Une édition d'une rare qualité Il y a quelques années, l'orchestre de Bamberg a été considéré comme le 6e d'Allemagne en qualité, mais il n'a pas forcément toujours eu une réputation aussi enviable. Autant dire que Deutsche Grammophon, qui a obtenu le droit d'exploiter des enregistrements d'autres firmes, était tenu de faire un travail excellent afin de faire valoir un orchestre moins vendeur que Berlin, Dresde ou Vienne. Et justement, cette édition est un vrai miracle, miracle de goût dans l'ordre des morceaux, mais surtout miracle dans le traitement des enregistrements. L'orchestre a maintenant une salle ultra-moderne, mais jouait jusque là dans le Dominikanerbau, une église à l'acoustique redoutable. Or, on ne s'en douterait pas à l'écoute de ce coffret.
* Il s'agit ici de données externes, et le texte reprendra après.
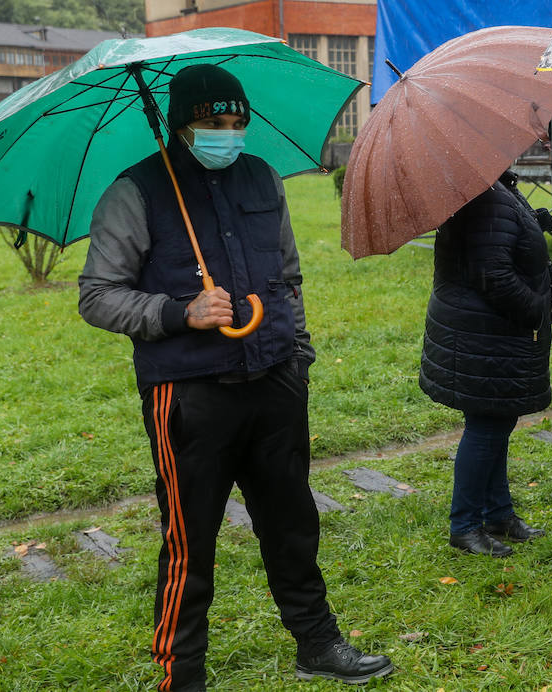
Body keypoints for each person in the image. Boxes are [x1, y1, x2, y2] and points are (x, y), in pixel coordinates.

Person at [78, 65, 392, 690]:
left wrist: (296, 354)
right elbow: (97, 295)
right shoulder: (135, 190)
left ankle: (317, 642)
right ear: (180, 125)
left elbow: (289, 276)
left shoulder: (262, 179)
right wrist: (177, 312)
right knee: (191, 537)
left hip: (274, 378)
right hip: (188, 394)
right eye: (212, 124)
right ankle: (181, 670)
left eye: (236, 123)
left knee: (292, 523)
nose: (228, 134)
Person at [419, 170, 552, 557]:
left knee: (495, 422)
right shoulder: (483, 194)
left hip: (483, 334)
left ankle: (498, 514)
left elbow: (498, 243)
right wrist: (536, 308)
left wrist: (534, 223)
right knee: (486, 427)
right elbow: (493, 274)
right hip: (485, 335)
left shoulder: (491, 186)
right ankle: (465, 525)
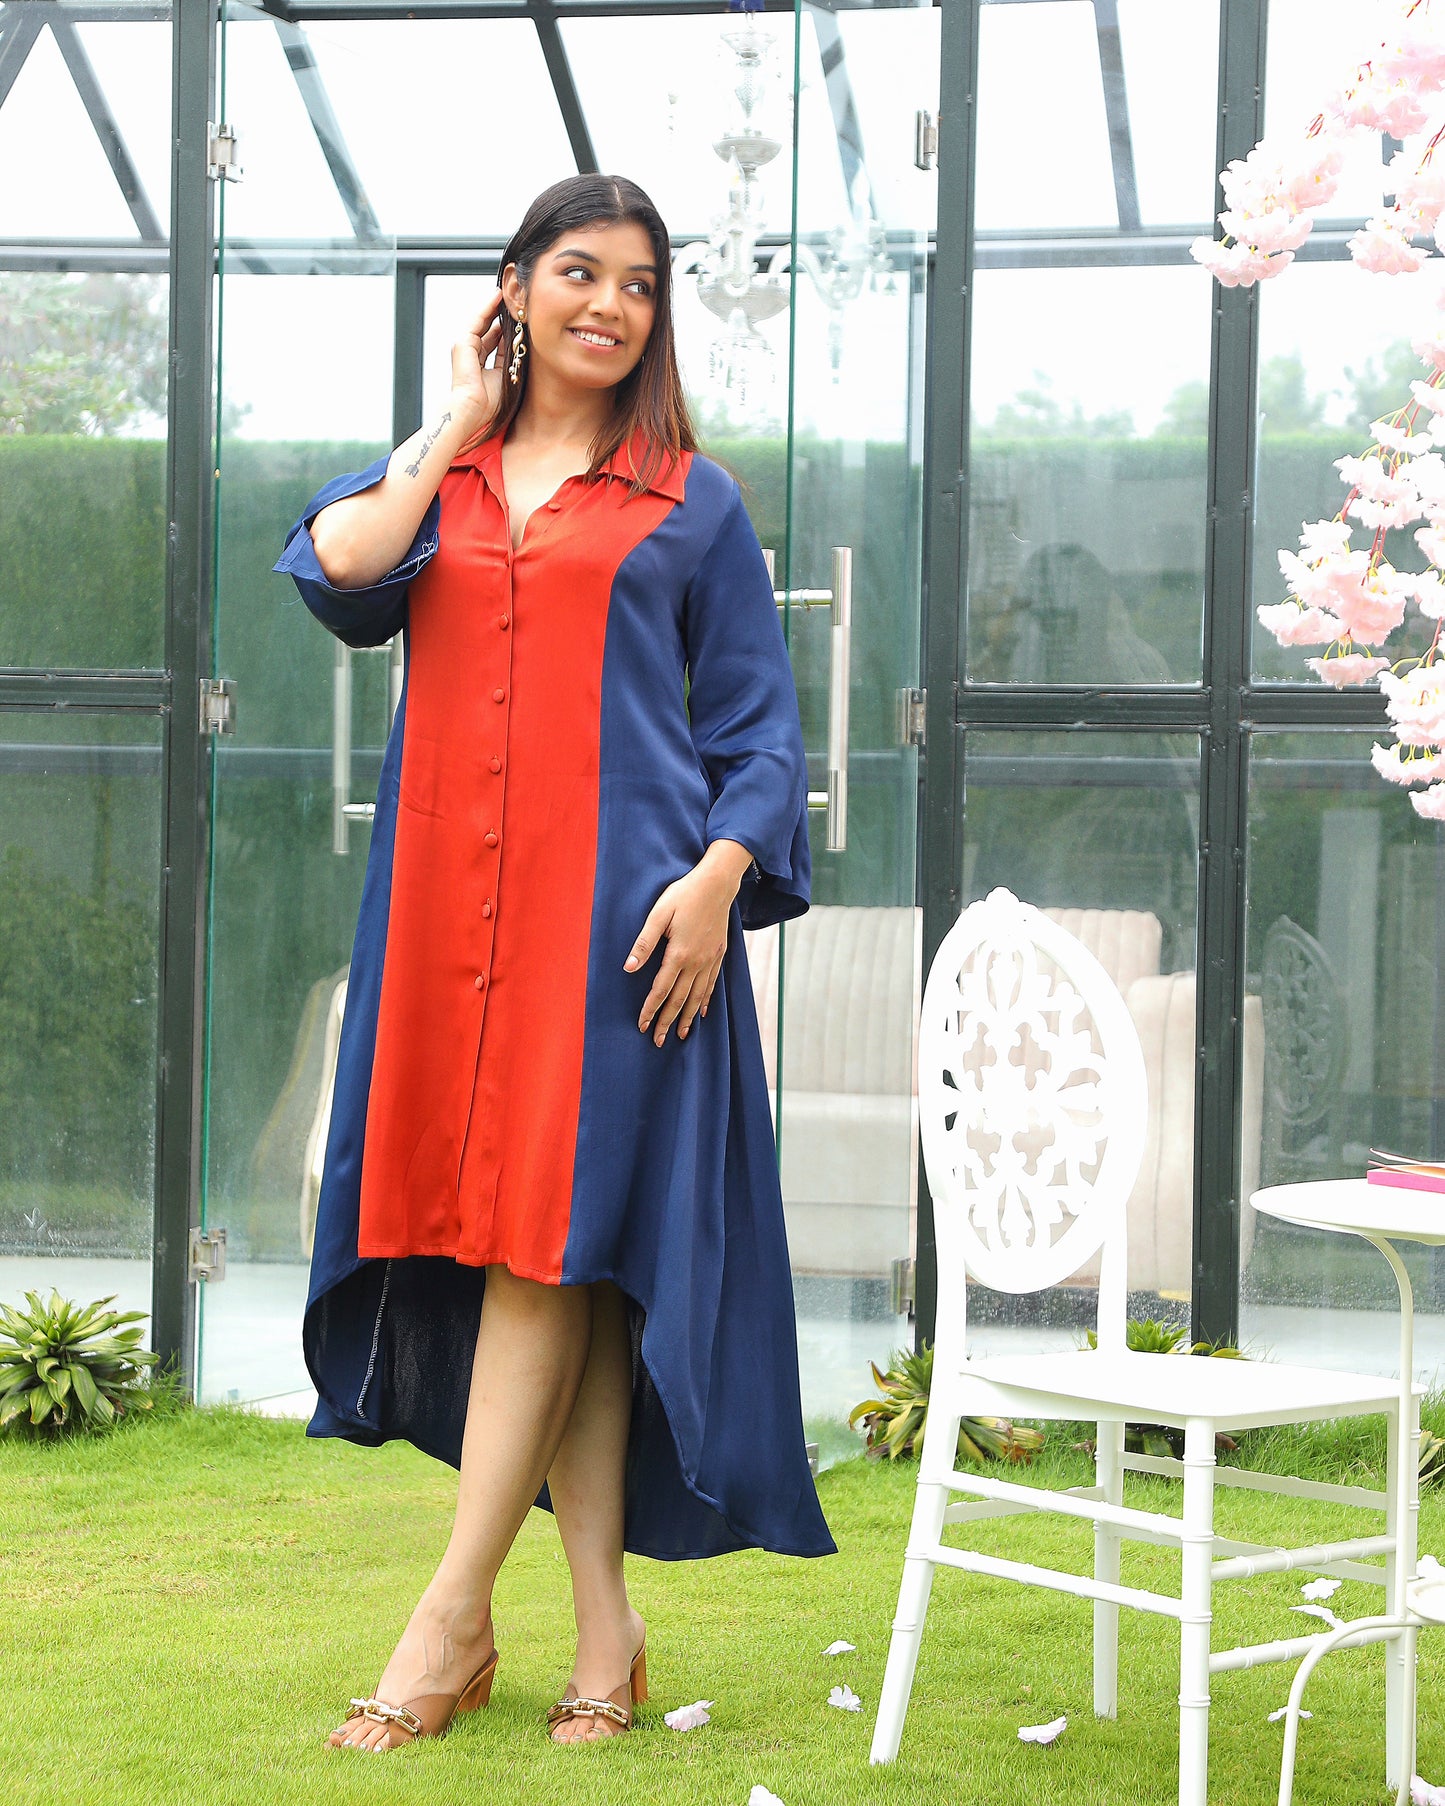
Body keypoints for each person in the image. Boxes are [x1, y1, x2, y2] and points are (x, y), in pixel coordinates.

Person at [272, 172, 836, 1754]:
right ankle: (606, 1629)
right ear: (514, 289)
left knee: (544, 1251)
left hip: (627, 942)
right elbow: (336, 571)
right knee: (563, 1268)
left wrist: (724, 878)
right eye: (576, 273)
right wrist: (457, 417)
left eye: (638, 284)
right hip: (451, 934)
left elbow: (757, 733)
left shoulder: (690, 502)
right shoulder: (436, 485)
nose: (608, 304)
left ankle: (448, 1617)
Comparez par exemple ce qui a été fait pour l'enregistrement de la 1ère symphonie de Beethoven par Joseph Keilberth avec le résultat plus confus qu'on trouve dans l'édition Icon consacrée à ce chef. Avoir rendu sa noblesse à la pensée musicale de Joseph Keilberth mérite tous les éloges, toute notre reconnaissance. On retrouve l'orchestre avec presque tous ceux qui ont été ses chefs principaux depuis 1946, époque où des musiciens venus notamment de l'ancien orchestre allemand de Prague, expulsés donc, ont fondé un nouvel orchestre dans cette petite mais magnifique ville. Keilberth, Horst Stein et Jonathan Nott ont le plus longtemps eu la responsabilité des Bamberger Symphoniker, mais on retrouve aussi dans les 17 CD un grand nombre de chefs invités, d'ailleurs plus de remarquables Kapellmeister que de vraies vedettes internationales.